On a quite and warm Sunday morning I took a ride to Chimayo, New Mexico to visit the holy grounds of El Santuario de Chimayo and attend church service. I drove to the church a couple of times before but this was the first time I noticed the scenery. I’m corny like that for natural beauty so I pulled over, took a few pictures, and was happy with my discovery. The things you take in when you are by yourself. Check it out.
These are from the church grounds.
I also want to share a quick, easy and tasty pasta dish I made for Sunday dinner. I was tired from all of the driving I had done and wanted to make something simple to eat. For me pasta is always trouble-free. I added a sauce and called it a day. Check it out.
Vegan Rosemary Sauce:
I gathered rosemary sprigs (10 to 15) from my herb garden. You can purchase a bunch or two at the grocery store
1/2 cup vegan mayonnaise
1/4 cup water
1 to 3 garlic cloves, crushed (I like garlic so I used 3)
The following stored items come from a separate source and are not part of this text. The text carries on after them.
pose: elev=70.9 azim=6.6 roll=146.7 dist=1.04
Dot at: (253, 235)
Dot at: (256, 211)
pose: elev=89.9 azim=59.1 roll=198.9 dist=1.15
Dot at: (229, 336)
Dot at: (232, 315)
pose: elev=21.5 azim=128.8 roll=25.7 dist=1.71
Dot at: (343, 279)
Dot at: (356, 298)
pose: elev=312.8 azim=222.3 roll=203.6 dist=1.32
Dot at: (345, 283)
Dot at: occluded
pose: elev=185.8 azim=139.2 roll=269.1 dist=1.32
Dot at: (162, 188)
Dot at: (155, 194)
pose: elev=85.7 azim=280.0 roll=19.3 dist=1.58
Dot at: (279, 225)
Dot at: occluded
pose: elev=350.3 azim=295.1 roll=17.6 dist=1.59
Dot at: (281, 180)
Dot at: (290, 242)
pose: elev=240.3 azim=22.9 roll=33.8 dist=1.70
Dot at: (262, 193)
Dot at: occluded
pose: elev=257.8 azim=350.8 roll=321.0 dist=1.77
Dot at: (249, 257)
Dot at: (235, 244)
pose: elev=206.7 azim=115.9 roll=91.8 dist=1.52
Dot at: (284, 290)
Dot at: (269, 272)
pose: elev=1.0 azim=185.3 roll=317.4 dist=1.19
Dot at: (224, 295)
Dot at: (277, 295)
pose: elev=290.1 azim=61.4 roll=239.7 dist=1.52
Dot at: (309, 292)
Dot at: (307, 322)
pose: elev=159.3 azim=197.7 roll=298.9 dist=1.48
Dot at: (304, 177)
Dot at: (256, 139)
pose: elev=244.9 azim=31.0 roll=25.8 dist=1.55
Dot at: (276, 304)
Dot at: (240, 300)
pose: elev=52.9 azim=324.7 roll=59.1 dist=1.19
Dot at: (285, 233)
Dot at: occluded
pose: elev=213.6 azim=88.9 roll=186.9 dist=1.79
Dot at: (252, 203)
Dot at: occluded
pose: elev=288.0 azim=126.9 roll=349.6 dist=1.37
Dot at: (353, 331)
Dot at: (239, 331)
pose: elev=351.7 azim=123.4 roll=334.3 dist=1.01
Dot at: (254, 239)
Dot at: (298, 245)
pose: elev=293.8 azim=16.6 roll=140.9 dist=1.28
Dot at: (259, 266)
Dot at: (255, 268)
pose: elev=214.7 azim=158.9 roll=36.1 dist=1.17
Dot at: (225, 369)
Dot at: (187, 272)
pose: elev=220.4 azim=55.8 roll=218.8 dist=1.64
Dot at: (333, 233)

Sea salt and freshly ground black pepper
2 1/2 tablespoons of extra-virgin olive oil.
In a blender puree all the ingredients except the olive oil until completely smooth. With the blender running add the olive oil through the opening in the lid of the jar and blend until all ingredients are well incorporated.
makes 1 cup.
Separately I sauteed a half red onion using organic Red Palm Oil (made in west Africa) for about 5 to 7 minutes.
Then I combined and mixed thoroughly my pasta, rosemary sauce and onions in a bowl.